> [Supplied records]:
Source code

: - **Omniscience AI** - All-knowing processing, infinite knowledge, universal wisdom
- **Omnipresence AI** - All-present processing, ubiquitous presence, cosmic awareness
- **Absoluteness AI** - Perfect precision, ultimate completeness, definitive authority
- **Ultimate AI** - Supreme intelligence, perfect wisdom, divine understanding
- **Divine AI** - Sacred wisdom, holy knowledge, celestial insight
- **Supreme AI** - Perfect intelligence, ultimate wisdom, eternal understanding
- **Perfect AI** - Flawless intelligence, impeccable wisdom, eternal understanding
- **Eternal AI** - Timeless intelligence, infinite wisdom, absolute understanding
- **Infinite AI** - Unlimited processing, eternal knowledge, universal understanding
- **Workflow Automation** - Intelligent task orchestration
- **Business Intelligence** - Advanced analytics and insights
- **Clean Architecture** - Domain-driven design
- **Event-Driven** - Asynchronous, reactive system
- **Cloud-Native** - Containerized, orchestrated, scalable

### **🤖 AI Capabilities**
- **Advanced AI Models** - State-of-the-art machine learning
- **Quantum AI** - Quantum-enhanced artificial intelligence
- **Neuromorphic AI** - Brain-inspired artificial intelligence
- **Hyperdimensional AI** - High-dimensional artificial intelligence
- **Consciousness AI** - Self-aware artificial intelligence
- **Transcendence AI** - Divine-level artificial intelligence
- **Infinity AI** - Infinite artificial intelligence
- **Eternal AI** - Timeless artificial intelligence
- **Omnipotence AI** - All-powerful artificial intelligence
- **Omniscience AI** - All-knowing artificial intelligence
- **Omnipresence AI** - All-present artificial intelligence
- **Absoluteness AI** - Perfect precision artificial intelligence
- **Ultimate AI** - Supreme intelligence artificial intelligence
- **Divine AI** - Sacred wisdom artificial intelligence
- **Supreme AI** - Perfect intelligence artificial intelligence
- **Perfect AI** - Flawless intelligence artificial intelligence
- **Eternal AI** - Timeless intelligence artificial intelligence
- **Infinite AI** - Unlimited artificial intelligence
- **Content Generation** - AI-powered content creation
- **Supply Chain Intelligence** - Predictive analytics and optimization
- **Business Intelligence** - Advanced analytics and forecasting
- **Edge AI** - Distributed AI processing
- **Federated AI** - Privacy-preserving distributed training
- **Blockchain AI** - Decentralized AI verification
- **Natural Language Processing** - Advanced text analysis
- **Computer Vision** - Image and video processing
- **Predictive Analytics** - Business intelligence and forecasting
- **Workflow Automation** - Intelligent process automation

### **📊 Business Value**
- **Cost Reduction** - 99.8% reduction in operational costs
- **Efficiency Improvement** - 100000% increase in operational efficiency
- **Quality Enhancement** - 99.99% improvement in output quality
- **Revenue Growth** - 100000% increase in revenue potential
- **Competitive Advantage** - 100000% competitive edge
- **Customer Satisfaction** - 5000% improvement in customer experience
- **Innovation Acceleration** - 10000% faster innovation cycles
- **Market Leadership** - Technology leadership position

> [What you are asked to do]: Copy each entry exactly, with nothing added or dropped.

> [Answer section]:
Source code

: - **Omniscience AI** - All-knowing processing, infinite knowledge, universal wisdom
- **Omnipresence AI** - All-present processing, ubiquitous presence, cosmic awareness
- **Absoluteness AI** - Perfect precision, ultimate completeness, definitive authority
- **Ultimate AI** - Supreme intelligence, perfect wisdom, divine understanding
- **Divine AI** - Sacred wisdom, holy knowledge, celestial insight
- **Supreme AI** - Perfect intelligence, ultimate wisdom, eternal understanding
- **Perfect AI** - Flawless intelligence, impeccable wisdom, eternal understanding
- **Eternal AI** - Timeless intelligence, infinite wisdom, absolute understanding
- **Infinite AI** - Unlimited processing, eternal knowledge, universal understanding
- **Workflow Automation** - Intelligent task orchestration
- **Business Intelligence** - Advanced analytics and insights
- **Clean Architecture** - Domain-driven design
- **Event-Driven** - Asynchronous, reactive system
- **Cloud-Native** - Containerized, orchestrated, scalable

### **🤖 AI Capabilities**
- **Advanced AI Models** - State-of-the-art machine learning
- **Quantum AI** - Quantum-enhanced artificial intelligence
- **Neuromorphic AI** - Brain-inspired artificial intelligence
- **Hyperdimensional AI** - High-dimensional artificial intelligence
- **Consciousness AI** - Self-aware artificial intelligence
- **Transcendence AI** - Divine-level artificial intelligence
- **Infinity AI** - Infinite artificial intelligence
- **Eternal AI** - Timeless artificial intelligence
- **Omnipotence AI** - All-powerful artificial intelligence
- **Omniscience AI** - All-knowing artificial intelligence
- **Omnipresence AI** - All-present artificial intelligence
- **Absoluteness AI** - Perfect precision artificial intelligence
- **Ultimate AI** - Supreme intelligence artificial intelligence
- **Divine AI** - Sacred wisdom artificial intelligence
- **Supreme AI** - Perfect intelligence artificial intelligence
- **Perfect AI** - Flawless intelligence artificial intelligence
- **Eternal AI** - Timeless intelligence artificial intelligence
- **Infinite AI** - Unlimited artificial intelligence
- **Content Generation** - AI-powered content creation
- **Supply Chain Intelligence** - Predictive analytics and optimization
- **Business Intelligence** - Advanced analytics and forecasting
- **Edge AI** - Distributed AI processing
- **Federated AI** - Privacy-preserving distributed training
- **Blockchain AI** - Decentralized AI verification
- **Natural Language Processing** - Advanced text analysis
- **Computer Vision** - Image and video processing
- **Predictive Analytics** - Business intelligence and forecasting
- **Workflow Automation** - Intelligent process automation

### **📊 Business Value**
- **Cost Reduction** - 99.8% reduction in operational costs
- **Efficiency Improvement** - 100000% increase in operational efficiency
- **Quality Enhancement** - 99.99% improvement in output quality
- **Revenue Growth** - 100000% increase in revenue potential
- **Competitive Advantage** - 100000% competitive edge
- **Customer Satisfaction** - 5000% improvement in customer experience
- **Innovation Acceleration** - 10000% faster innovation cycles
- **Market Leadership** - Technology leadership position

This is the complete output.